* **INSTRUCTIONS FOR THE TASK**:
Search the entries below for "Public". Report each line where it occurs.

━━━━━ INFORMATION PROVIDED

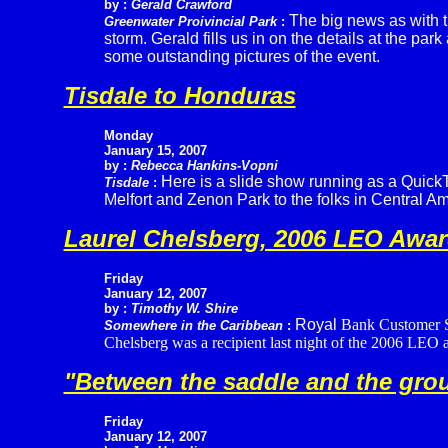
by :
Gerald Crawford
The big news as with t
Greenwater Proivincial Park
:
storm. Gerald fills us in on the details at the p
some outstanding pictures of the event.
Tisdale to Honduras
Monday
January 15, 2007
by :
Rebecca Hankins-Vopni
Here is a slide show running as a QuickTi
Tisdale
:
Melfort and Zenon Park to the folks in Central Am
Laurel Chelsberg, 2006 LEO Awar
Friday
January 12, 2007
by :
Timothy W. Shire
Royal
Bank Customer Se
Somewhere in the Caribbean
:
Chelsberg was a recipient last night of the 2006 LEO a
"Between the saddle and the groun
Friday
January 12, 2007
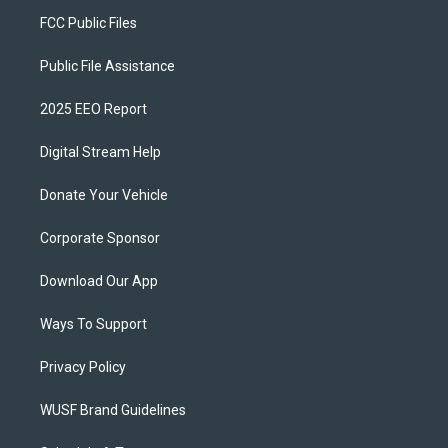
FCC Public Files
Public File Assistance
2025 EEO Report
Digital Stream Help
Donate Your Vehicle
Corporate Sponsor
Download Our App
Ways To Support
Privacy Policy
WUSF Brand Guidelines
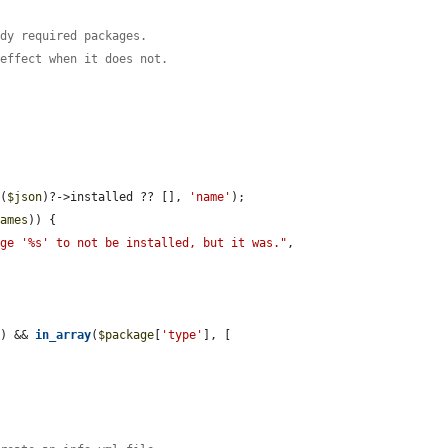
ady required packages.
 effect when it does not.
e
(
$json
)?->installed ?? [], 
'name'
);

names
)) {

age '%s' to not be installed, but it was."
, 
]) && 
in_array
(
$package
[
'type'
], [
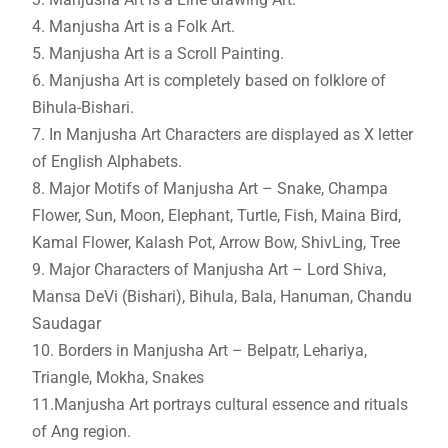
4. Manjusha Art is a Folk Art.
5. Manjusha Art is a Scroll Painting.
6. Manjusha Art is completely based on folklore of
Bihula-Bishari.
7. In Manjusha Art Characters are displayed as X letter
of English Alphabets.
8. Major Motifs of Manjusha Art – Snake, Champa
Flower, Sun, Moon, Elephant, Turtle, Fish, Maina Bird,
Kamal Flower, Kalash Pot, Arrow Bow, ShivLing, Tree
9. Major Characters of Manjusha Art – Lord Shiva,
Mansa DeVi (Bishari), Bihula, Bala, Hanuman, Chandu
Saudagar
10. Borders in Manjusha Art – Belpatr, Lehariya,
Triangle, Mokha, Snakes
11.Manjusha Art portrays cultural essence and rituals
of Ang region.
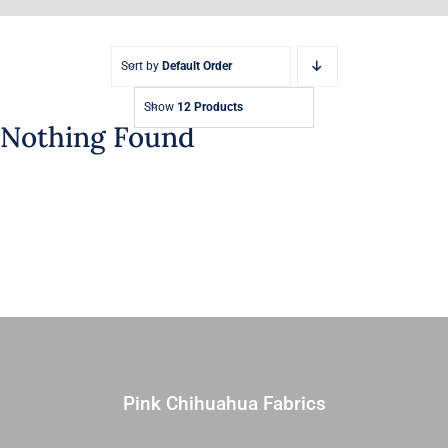
Sort by
Default Order
Show
12 Products
Nothing Found
Pink Chihuahua Fabrics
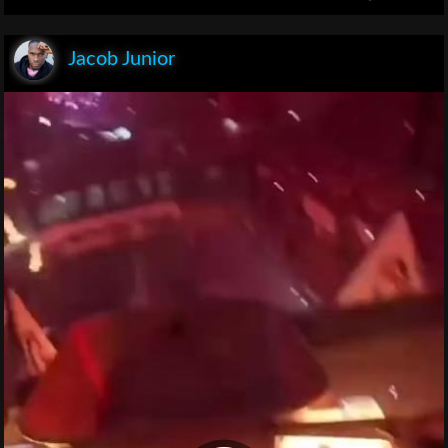
Jacob Junior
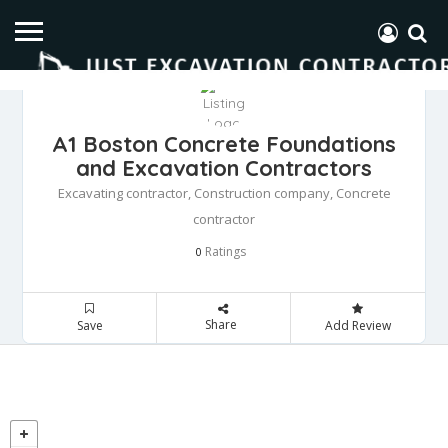
A1 Boston Concrete Foundations
and Excavation Contractors
Excavating contractor, Construction company, Concrete
contractor
Ratings
0
Share
Save
Add Review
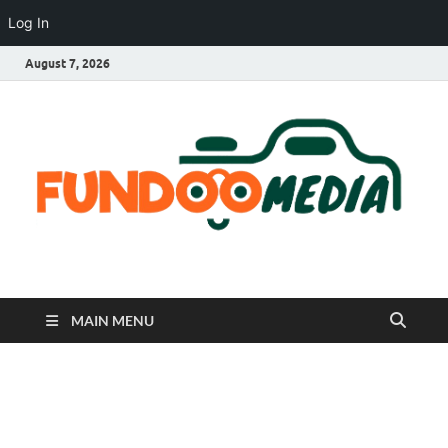
Log In
August 7, 2026
Fundoo Media
MAIN MENU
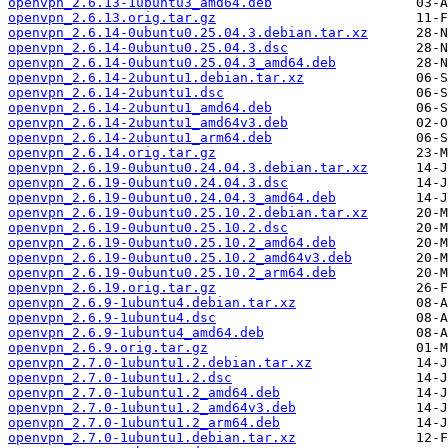
openvpn_2.6.13-1ubuntu3_amd64.deb
openvpn_2.6.13.orig.tar.gz
openvpn_2.6.14-0ubuntu0.25.04.3.debian.tar.xz
openvpn_2.6.14-0ubuntu0.25.04.3.dsc
openvpn_2.6.14-0ubuntu0.25.04.3_amd64.deb
openvpn_2.6.14-2ubuntu1.debian.tar.xz
openvpn_2.6.14-2ubuntu1.dsc
openvpn_2.6.14-2ubuntu1_amd64.deb
openvpn_2.6.14-2ubuntu1_amd64v3.deb
openvpn_2.6.14-2ubuntu1_arm64.deb
openvpn_2.6.14.orig.tar.gz
openvpn_2.6.19-0ubuntu0.24.04.3.debian.tar.xz
openvpn_2.6.19-0ubuntu0.24.04.3.dsc
openvpn_2.6.19-0ubuntu0.24.04.3_amd64.deb
openvpn_2.6.19-0ubuntu0.25.10.2.debian.tar.xz
openvpn_2.6.19-0ubuntu0.25.10.2.dsc
openvpn_2.6.19-0ubuntu0.25.10.2_amd64.deb
openvpn_2.6.19-0ubuntu0.25.10.2_amd64v3.deb
openvpn_2.6.19-0ubuntu0.25.10.2_arm64.deb
openvpn_2.6.19.orig.tar.gz
openvpn_2.6.9-1ubuntu4.debian.tar.xz
openvpn_2.6.9-1ubuntu4.dsc
openvpn_2.6.9-1ubuntu4_amd64.deb
openvpn_2.6.9.orig.tar.gz
openvpn_2.7.0-1ubuntu1.2.debian.tar.xz
openvpn_2.7.0-1ubuntu1.2.dsc
openvpn_2.7.0-1ubuntu1.2_amd64.deb
openvpn_2.7.0-1ubuntu1.2_amd64v3.deb
openvpn_2.7.0-1ubuntu1.2_arm64.deb
openvpn_2.7.0-1ubuntu1.debian.tar.xz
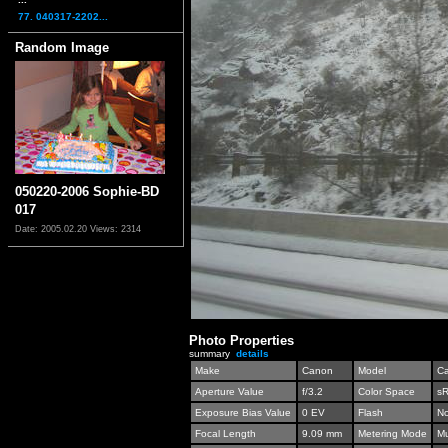
77. 040317-2202...
Random Image
050220-2006 Sophie-BD
017
Date: 2005.02.20
Views: 2314
Photo Properties
summary
details
Make
Canon
Model
C
Aperture Value
f/3.2
Color Space
s
Exposure Bias Value
0 EV
Flash
No
Focal Length
9.09 mm
Metering Mode
Mu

━━━━━━━━━━

* **REPLY TO THE TASK**:
FCC Public Files
Public File Assistance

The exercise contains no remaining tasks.